• _Study material_
***

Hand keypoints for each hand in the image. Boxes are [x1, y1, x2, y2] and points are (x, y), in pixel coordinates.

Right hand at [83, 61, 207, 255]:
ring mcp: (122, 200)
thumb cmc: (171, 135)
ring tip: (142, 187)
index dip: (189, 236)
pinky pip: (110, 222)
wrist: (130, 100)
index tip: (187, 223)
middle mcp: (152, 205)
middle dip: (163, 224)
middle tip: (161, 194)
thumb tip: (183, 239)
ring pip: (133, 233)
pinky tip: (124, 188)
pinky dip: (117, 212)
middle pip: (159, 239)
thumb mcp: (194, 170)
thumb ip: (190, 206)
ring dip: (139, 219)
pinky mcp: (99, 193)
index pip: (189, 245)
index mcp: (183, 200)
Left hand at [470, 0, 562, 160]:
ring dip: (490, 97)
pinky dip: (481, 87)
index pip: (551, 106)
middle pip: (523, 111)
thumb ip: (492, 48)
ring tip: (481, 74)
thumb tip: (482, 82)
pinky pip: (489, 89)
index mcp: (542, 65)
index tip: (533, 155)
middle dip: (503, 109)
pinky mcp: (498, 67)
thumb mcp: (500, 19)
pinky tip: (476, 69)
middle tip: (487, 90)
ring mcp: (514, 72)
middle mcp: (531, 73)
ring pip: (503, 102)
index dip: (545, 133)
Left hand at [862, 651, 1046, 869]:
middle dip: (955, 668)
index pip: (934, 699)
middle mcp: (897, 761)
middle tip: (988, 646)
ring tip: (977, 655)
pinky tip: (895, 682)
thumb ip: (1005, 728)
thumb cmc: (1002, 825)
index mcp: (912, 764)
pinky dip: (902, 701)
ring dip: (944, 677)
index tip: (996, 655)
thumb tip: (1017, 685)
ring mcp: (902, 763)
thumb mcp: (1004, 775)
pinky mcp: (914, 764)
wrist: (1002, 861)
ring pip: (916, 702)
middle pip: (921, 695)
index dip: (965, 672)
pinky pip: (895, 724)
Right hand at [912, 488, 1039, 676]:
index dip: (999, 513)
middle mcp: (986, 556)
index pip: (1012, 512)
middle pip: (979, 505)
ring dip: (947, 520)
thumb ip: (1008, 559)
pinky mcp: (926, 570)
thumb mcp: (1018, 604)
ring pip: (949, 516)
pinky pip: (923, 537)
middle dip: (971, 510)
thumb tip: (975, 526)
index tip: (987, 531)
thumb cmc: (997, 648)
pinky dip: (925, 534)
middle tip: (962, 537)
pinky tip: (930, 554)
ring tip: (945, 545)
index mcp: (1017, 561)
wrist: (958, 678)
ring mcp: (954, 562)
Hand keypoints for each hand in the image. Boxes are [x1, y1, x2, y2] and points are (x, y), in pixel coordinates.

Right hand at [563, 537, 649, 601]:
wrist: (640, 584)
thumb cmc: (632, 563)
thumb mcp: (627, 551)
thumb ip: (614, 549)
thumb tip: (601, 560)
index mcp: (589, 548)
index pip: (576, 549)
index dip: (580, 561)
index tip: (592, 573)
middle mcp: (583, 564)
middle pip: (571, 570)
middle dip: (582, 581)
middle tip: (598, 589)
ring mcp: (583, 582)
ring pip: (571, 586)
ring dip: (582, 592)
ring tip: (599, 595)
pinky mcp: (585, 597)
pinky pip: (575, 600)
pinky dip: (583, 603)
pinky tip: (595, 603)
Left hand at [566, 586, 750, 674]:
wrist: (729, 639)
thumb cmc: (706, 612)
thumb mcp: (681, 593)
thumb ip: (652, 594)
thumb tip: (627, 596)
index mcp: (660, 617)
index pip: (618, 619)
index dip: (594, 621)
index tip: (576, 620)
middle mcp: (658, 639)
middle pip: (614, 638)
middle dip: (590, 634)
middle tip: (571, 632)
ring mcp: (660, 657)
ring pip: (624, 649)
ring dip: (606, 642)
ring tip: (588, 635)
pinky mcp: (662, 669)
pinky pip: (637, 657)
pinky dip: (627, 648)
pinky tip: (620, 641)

***

• _Your objective_
All records must be repeated exactly, with none skipped.

• _Response_
Hand keypoints for each hand in the image. Boxes are [x1, y1, x2, y2] and points are (x, y), in pixel coordinates.

Right hand at [83, 61, 207, 255]:
ring mcp: (122, 200)
thumb cmc: (171, 135)
ring tip: (142, 187)
index dip: (189, 236)
pinky pip: (110, 222)
wrist: (130, 100)
index tip: (187, 223)
middle mcp: (152, 205)
middle dip: (163, 224)
middle tip: (161, 194)
thumb tip: (183, 239)
ring pip: (133, 233)
pinky tip: (124, 188)
pinky dip: (117, 212)
middle pip: (159, 239)
thumb mcp: (194, 170)
thumb ip: (190, 206)
ring dip: (139, 219)
pinky mcp: (99, 193)
index pip: (189, 245)
index mcp: (183, 200)
Left hand at [470, 0, 562, 160]:
ring dip: (490, 97)
pinky dip: (481, 87)
index pip: (551, 106)
middle pip: (523, 111)
thumb ip: (492, 48)
ring tip: (481, 74)
thumb tip: (482, 82)
pinky pip: (489, 89)
index mcp: (542, 65)
index tip: (533, 155)
middle dip: (503, 109)
pinky mcp: (498, 67)
thumb mcp: (500, 19)
pinky tip: (476, 69)
middle tip: (487, 90)
ring mcp: (514, 72)
middle mcp: (531, 73)
ring pip: (503, 102)
index dip: (545, 133)
Left hand at [862, 651, 1046, 869]:
middle dip: (955, 668)
index pip: (934, 699)
middle mcp: (897, 761)
middle tip: (988, 646)
ring tip: (977, 655)
pinky tip: (895, 682)
thumb ip: (1005, 728)
thumb cmc: (1002, 825)
index mcp: (912, 764)
pinky dip: (902, 701)
ring dip: (944, 677)
index tip: (996, 655)
thumb tip: (1017, 685)
ring mcp: (902, 763)
thumb mcp: (1004, 775)
pinky mcp: (914, 764)
wrist: (1002, 861)
ring pip: (916, 702)
middle pip: (921, 695)
index dip: (965, 672)
pinky pip: (895, 724)
Right hand at [912, 488, 1039, 676]:
index dip: (999, 513)
middle mcp: (986, 556)
index pip: (1012, 512)
middle pip: (979, 505)
ring dip: (947, 520)
thumb ip: (1008, 559)
pinky mcp: (926, 570)
thumb mcp: (1018, 604)
ring pip: (949, 516)
pinky pip: (923, 537)
middle dip: (971, 510)
thumb tip: (975, 526)
index tip: (987, 531)
thumb cmc: (997, 648)
pinky dip: (925, 534)
middle tip: (962, 537)
pinky tip: (930, 554)
ring tip: (945, 545)
index mcp: (1017, 561)
wrist: (958, 678)
ring mcp: (954, 562)
Hand keypoints for each hand in the image. Boxes are [x1, y1, x2, y2] and points are (x, y), in pixel coordinates.

Right hand at [563, 537, 649, 601]:
wrist: (640, 584)
thumb cmc: (632, 563)
thumb mcp: (627, 551)
thumb ip: (614, 549)
thumb tip: (601, 560)
index mcp: (589, 548)
index pip: (576, 549)
index dip: (580, 561)
index tip: (592, 573)
middle mcp: (583, 564)
middle pip: (571, 570)
middle dip: (582, 581)
middle tip: (598, 589)
ring mcp: (583, 582)
ring pip: (571, 586)
ring dip: (582, 592)
ring tip: (599, 595)
pinky mcp: (585, 597)
pinky pip: (575, 600)
pinky dip: (583, 603)
pinky tip: (595, 603)
Left hand at [566, 586, 750, 674]:
wrist: (729, 639)
thumb cmc: (706, 612)
thumb mcp: (681, 593)
thumb ip: (652, 594)
thumb tip: (627, 596)
index mcp: (660, 617)
index pip: (618, 619)
index dip: (594, 621)
index tip: (576, 620)
middle mcp: (658, 639)
middle pip: (614, 638)
middle dip: (590, 634)
middle tip: (571, 632)
ring mcp: (660, 657)
ring pip: (624, 649)
ring dip: (606, 642)
ring tip: (588, 635)
pinky mcp: (662, 669)
pinky pip: (637, 657)
pinky dip: (627, 648)
pinky tip: (620, 641)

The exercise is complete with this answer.